→ JOB ITEM
Figure out the number of lines in the entries that hold the string "compression", then give that number and nothing else.

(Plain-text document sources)
========================================================================

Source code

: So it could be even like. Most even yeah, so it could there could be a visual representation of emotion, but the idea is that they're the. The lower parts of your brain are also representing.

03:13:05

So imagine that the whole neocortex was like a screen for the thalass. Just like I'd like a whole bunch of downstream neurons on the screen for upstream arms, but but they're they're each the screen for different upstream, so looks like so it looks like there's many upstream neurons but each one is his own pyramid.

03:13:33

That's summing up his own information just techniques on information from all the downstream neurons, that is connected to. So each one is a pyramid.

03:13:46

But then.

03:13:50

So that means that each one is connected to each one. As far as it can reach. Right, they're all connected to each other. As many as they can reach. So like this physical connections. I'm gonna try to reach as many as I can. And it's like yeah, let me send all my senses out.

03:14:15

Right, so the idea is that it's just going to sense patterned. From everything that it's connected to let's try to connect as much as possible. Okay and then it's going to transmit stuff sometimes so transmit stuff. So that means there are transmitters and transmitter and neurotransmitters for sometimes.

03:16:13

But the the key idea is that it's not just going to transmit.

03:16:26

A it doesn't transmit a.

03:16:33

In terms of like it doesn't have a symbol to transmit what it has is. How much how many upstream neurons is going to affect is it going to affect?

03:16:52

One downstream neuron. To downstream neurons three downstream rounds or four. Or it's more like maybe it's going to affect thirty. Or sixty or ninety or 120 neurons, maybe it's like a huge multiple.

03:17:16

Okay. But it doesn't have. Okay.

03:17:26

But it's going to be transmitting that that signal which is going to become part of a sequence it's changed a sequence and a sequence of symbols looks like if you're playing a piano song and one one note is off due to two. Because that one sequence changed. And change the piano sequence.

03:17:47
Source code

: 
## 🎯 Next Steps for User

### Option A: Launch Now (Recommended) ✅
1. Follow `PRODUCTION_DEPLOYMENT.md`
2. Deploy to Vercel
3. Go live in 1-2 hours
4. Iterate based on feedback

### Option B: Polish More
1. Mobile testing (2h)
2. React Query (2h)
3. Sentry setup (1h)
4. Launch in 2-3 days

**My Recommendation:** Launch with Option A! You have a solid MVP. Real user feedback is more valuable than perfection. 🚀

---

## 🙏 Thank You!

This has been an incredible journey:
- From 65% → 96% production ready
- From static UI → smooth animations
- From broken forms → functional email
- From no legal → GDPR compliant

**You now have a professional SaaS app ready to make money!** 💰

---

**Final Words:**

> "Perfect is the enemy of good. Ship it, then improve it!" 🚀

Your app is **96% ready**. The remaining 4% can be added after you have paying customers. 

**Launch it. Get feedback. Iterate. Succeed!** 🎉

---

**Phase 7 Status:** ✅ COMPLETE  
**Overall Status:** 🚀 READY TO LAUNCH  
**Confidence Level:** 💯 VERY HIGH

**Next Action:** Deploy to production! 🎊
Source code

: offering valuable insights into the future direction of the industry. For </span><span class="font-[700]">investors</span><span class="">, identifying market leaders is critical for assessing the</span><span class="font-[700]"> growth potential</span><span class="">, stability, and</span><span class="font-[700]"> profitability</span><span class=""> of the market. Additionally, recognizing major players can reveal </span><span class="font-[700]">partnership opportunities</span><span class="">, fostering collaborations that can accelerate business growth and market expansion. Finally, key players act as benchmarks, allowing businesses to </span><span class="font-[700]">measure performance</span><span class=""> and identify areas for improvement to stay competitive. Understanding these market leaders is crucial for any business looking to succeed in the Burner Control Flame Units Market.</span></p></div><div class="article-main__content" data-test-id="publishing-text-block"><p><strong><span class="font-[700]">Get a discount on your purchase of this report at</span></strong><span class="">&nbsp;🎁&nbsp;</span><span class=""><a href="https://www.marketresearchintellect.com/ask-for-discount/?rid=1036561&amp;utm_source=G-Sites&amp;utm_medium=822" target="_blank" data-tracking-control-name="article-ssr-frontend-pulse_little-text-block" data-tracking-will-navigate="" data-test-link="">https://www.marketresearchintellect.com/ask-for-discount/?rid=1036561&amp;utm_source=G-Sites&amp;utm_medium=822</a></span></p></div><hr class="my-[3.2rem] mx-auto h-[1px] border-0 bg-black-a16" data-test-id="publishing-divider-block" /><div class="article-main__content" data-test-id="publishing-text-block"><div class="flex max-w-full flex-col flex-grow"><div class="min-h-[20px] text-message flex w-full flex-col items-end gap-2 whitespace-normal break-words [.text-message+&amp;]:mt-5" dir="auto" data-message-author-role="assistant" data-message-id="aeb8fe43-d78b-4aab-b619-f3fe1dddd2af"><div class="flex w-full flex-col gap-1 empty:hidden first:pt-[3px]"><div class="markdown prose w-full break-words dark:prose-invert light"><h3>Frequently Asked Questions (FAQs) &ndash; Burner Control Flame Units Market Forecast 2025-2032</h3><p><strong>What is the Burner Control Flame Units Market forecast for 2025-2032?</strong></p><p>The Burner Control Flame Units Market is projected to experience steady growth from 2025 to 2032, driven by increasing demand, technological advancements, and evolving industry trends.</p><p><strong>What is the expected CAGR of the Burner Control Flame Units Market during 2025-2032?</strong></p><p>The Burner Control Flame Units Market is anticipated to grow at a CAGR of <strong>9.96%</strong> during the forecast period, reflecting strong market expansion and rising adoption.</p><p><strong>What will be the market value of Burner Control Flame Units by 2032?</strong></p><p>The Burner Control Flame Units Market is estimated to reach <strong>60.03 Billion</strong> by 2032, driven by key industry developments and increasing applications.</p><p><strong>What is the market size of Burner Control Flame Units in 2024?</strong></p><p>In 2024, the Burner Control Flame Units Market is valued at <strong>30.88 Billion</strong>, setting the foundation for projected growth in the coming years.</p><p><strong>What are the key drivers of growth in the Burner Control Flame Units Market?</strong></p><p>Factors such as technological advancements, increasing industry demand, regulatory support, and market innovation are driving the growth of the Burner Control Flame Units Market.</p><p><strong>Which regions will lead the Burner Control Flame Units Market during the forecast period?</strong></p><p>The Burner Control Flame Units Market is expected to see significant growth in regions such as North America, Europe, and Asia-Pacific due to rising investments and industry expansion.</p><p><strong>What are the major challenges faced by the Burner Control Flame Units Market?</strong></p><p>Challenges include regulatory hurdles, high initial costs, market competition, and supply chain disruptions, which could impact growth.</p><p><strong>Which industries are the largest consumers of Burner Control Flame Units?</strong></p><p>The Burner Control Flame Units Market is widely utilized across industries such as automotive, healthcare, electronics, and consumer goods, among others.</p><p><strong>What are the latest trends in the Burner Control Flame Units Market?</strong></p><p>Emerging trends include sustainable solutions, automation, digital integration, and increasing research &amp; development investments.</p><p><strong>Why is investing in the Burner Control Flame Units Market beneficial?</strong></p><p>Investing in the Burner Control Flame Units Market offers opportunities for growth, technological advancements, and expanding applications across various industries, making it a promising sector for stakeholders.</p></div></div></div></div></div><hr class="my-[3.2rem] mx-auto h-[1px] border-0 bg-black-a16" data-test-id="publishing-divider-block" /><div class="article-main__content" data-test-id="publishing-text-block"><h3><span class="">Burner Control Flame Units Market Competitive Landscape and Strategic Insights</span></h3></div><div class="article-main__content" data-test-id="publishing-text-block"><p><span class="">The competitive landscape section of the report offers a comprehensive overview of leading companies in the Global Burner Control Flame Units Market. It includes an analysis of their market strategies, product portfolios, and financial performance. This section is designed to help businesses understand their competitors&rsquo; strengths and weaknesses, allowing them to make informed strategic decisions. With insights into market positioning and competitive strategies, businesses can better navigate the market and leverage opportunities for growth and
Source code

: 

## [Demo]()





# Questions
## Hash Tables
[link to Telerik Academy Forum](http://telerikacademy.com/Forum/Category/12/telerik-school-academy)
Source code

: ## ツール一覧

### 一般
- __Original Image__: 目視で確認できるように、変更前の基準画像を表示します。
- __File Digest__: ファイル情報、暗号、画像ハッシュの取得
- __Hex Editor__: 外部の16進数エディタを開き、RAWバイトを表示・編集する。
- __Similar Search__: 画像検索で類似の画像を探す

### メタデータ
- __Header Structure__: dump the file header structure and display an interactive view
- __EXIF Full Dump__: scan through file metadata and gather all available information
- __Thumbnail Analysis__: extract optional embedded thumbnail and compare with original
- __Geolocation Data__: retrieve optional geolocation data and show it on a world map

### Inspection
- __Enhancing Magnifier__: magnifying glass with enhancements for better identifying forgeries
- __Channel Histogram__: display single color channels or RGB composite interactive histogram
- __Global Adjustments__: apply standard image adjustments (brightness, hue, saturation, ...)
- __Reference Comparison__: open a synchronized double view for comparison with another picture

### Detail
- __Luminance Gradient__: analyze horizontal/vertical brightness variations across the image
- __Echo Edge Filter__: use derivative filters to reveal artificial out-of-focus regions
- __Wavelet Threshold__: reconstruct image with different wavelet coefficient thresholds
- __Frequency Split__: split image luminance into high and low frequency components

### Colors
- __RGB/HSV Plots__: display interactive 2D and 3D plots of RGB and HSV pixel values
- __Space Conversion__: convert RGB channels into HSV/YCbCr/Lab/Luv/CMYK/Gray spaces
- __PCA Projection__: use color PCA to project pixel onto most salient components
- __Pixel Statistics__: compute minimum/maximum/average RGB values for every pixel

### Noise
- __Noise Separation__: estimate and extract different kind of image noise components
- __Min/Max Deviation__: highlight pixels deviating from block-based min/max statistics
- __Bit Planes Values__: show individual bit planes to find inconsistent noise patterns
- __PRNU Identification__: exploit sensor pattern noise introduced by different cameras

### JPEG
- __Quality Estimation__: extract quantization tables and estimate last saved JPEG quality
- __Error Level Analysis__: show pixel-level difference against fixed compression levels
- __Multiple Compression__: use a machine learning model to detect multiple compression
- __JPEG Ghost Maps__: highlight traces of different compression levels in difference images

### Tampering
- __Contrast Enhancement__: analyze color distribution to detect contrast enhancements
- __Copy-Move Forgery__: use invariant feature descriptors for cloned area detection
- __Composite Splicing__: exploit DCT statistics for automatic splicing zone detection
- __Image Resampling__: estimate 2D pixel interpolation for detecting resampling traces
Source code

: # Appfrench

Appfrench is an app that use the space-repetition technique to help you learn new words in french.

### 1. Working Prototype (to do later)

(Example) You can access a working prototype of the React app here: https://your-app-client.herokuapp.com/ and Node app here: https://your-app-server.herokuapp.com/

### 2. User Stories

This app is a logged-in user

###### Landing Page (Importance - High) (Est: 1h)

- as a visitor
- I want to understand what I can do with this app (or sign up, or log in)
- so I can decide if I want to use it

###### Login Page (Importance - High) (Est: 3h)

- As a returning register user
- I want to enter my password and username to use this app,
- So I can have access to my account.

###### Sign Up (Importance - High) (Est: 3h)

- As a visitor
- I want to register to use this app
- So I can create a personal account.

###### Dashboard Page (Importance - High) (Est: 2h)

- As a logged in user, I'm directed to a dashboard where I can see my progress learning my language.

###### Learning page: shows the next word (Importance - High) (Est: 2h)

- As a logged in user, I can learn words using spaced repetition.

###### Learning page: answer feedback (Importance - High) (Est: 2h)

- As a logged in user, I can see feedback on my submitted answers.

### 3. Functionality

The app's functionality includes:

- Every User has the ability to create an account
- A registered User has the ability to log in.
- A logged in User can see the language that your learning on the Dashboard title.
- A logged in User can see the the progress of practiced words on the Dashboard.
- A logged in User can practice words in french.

========================================================================

→ REPLY TO THE TASK
3